# [Work required]
Exactly the lines from the one that holds "root of tail: (885, 971)" to the end of the data below: retype these and nothing else.

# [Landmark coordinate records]
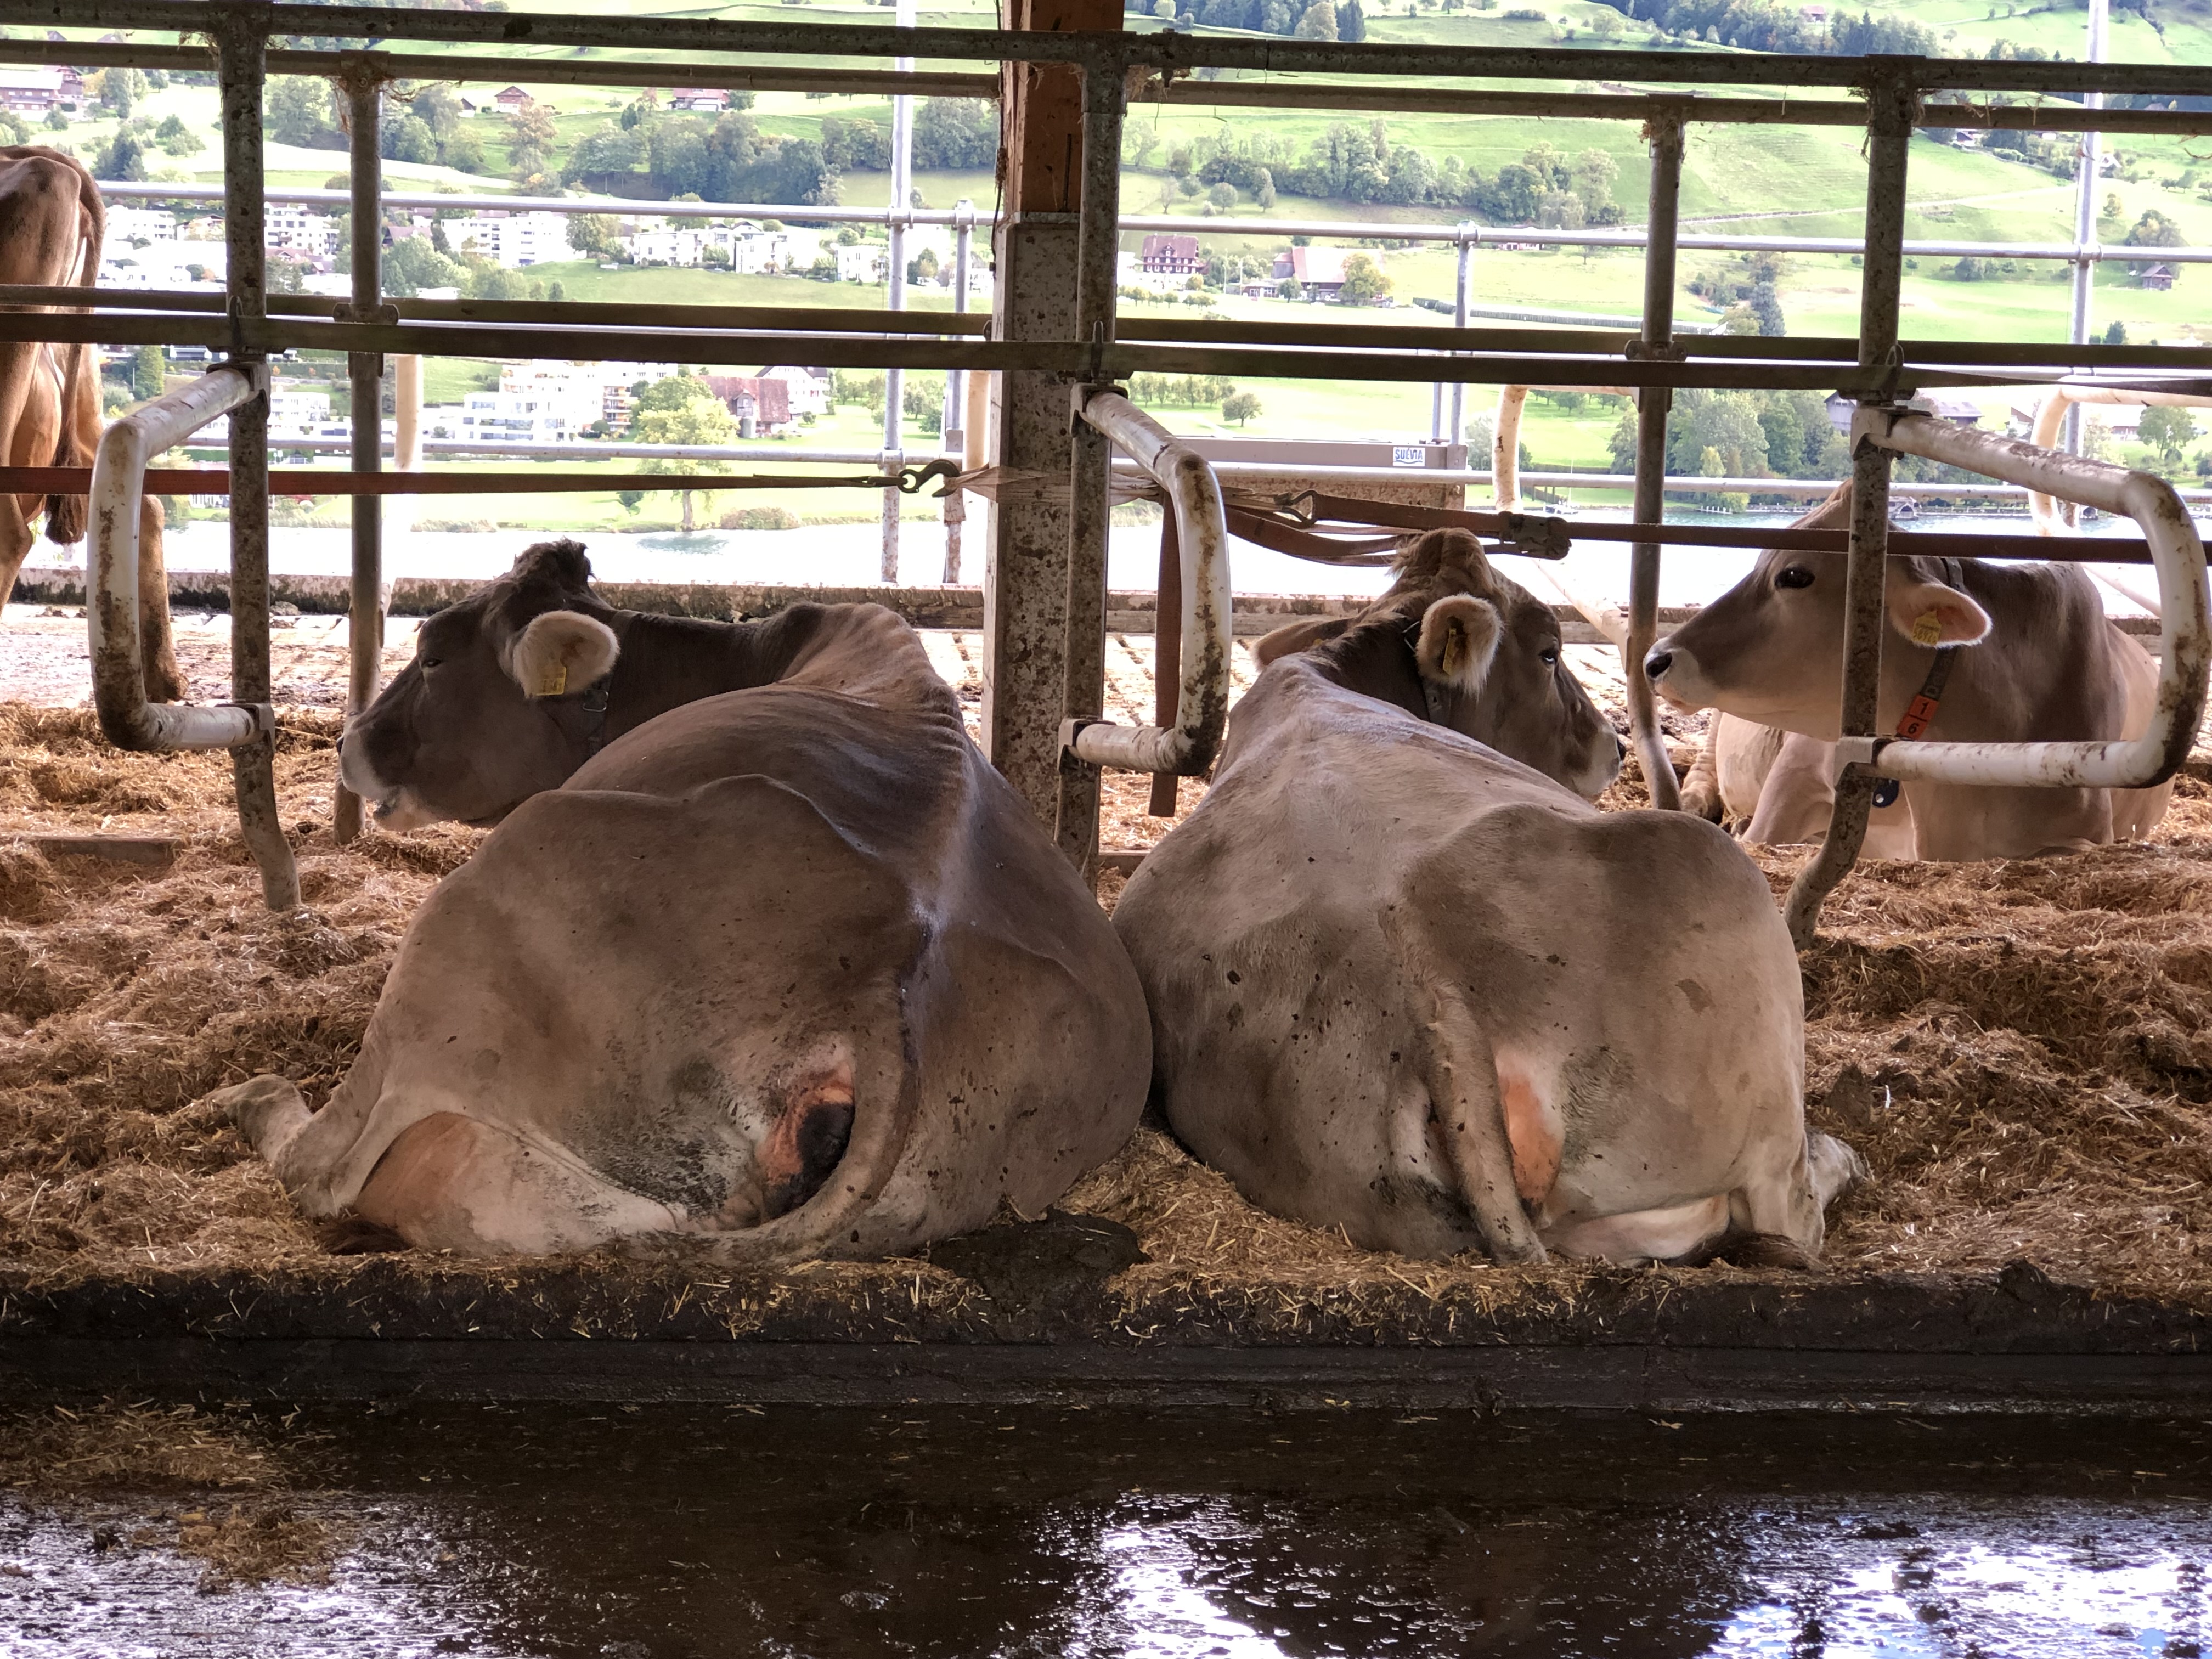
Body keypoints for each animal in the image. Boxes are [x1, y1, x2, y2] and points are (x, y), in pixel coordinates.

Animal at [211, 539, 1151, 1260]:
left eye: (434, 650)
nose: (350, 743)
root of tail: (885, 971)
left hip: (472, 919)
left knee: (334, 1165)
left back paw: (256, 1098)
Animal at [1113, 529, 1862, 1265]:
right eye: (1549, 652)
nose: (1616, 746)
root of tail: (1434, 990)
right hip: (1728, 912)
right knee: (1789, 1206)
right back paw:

# [Exercise result]
root of tail: (885, 971)
left hip: (472, 919)
left knee: (334, 1165)
left back paw: (256, 1098)
Animal at [1113, 529, 1862, 1265]:
right eye: (1549, 652)
nose: (1616, 746)
root of tail: (1434, 990)
right hip: (1728, 912)
right knee: (1789, 1206)
right back paw:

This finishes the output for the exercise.